Task instructions - Return every line of the entries below without changes, leaving out the pictures.

(Source data)
◆ ◆ ◆

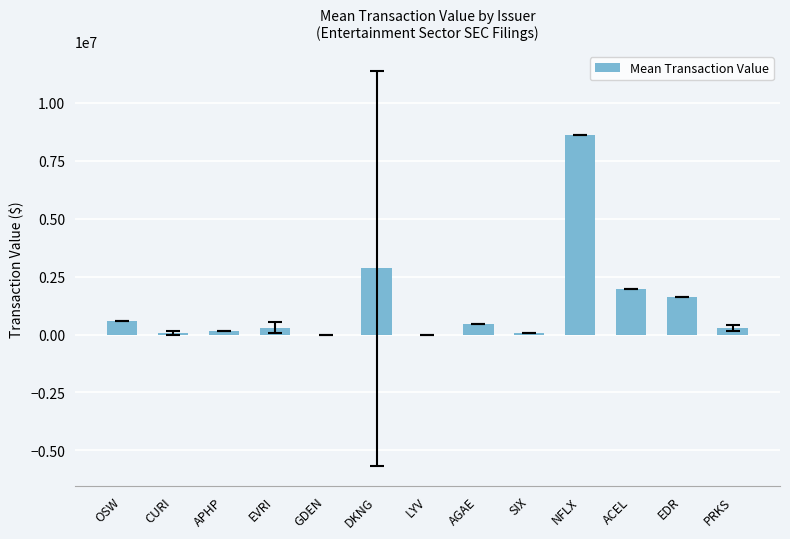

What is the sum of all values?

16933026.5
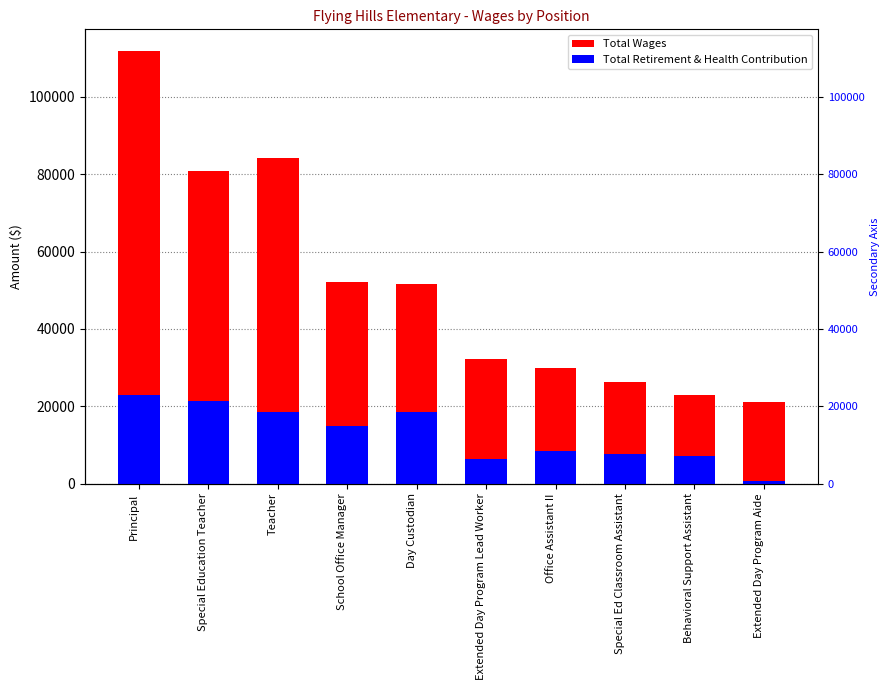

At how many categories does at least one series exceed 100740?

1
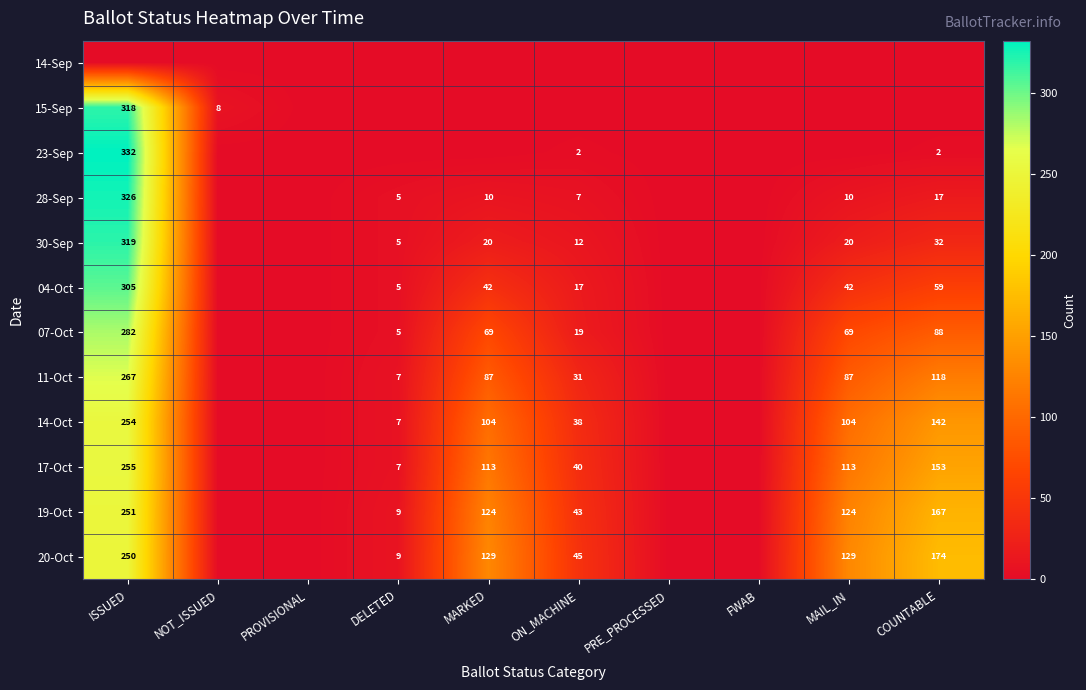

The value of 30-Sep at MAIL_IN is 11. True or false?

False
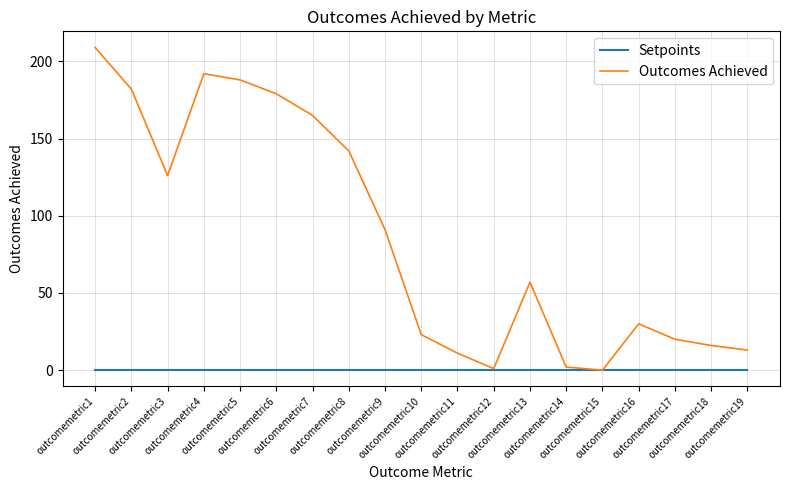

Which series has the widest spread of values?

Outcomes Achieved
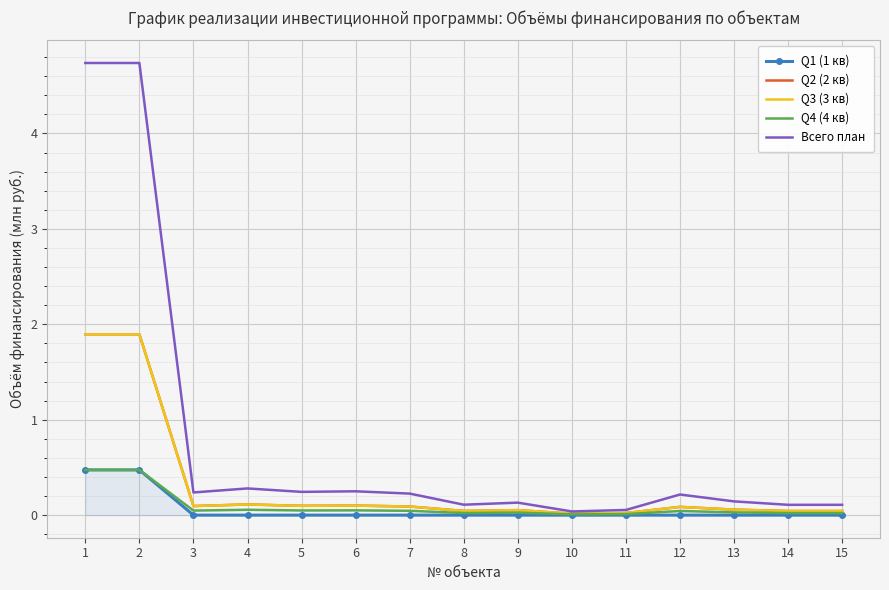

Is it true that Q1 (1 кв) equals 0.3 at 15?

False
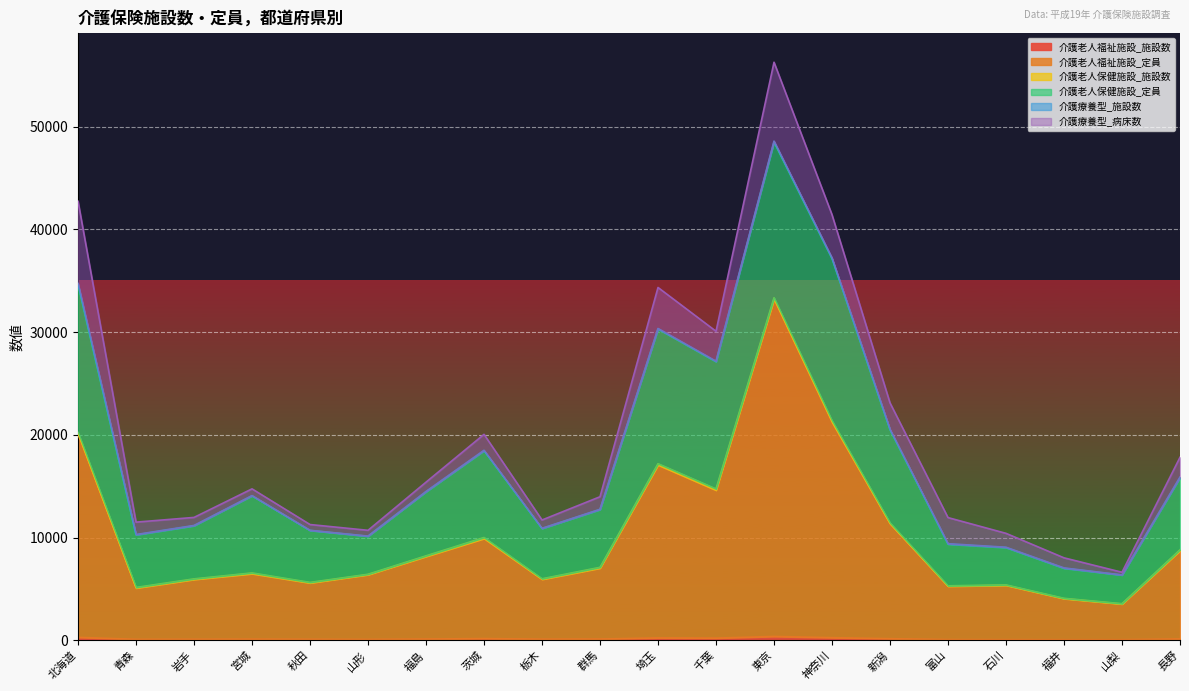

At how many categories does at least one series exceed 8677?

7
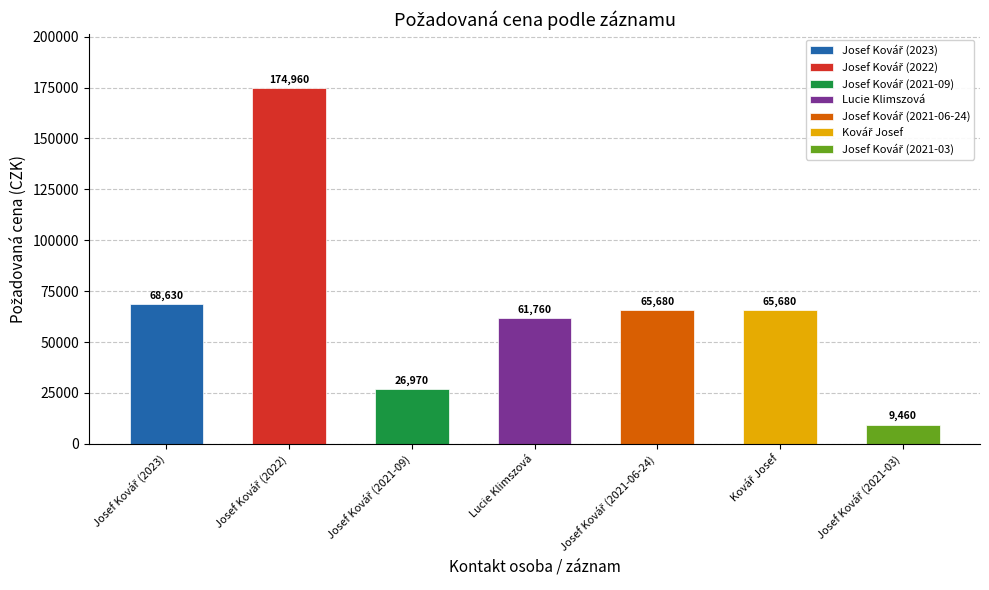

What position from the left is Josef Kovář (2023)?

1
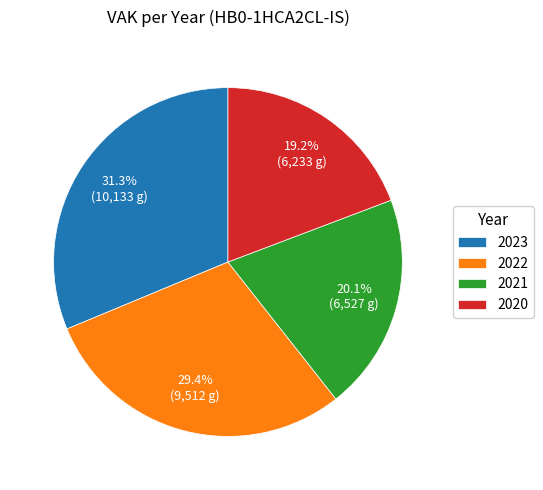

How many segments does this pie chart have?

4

◆ ◆ ◆

Answer to the problem -
What is the sum of all values?

16933026.5

At how many categories does at least one series exceed 100740?

1

The value of 30-Sep at MAIL_IN is 11. True or false?

False

Which series has the widest spread of values?

Outcomes Achieved

Is it true that Q1 (1 кв) equals 0.3 at 15?

False

At how many categories does at least one series exceed 8677?

7

What position from the left is Josef Kovář (2023)?

1

How many segments does this pie chart have?

4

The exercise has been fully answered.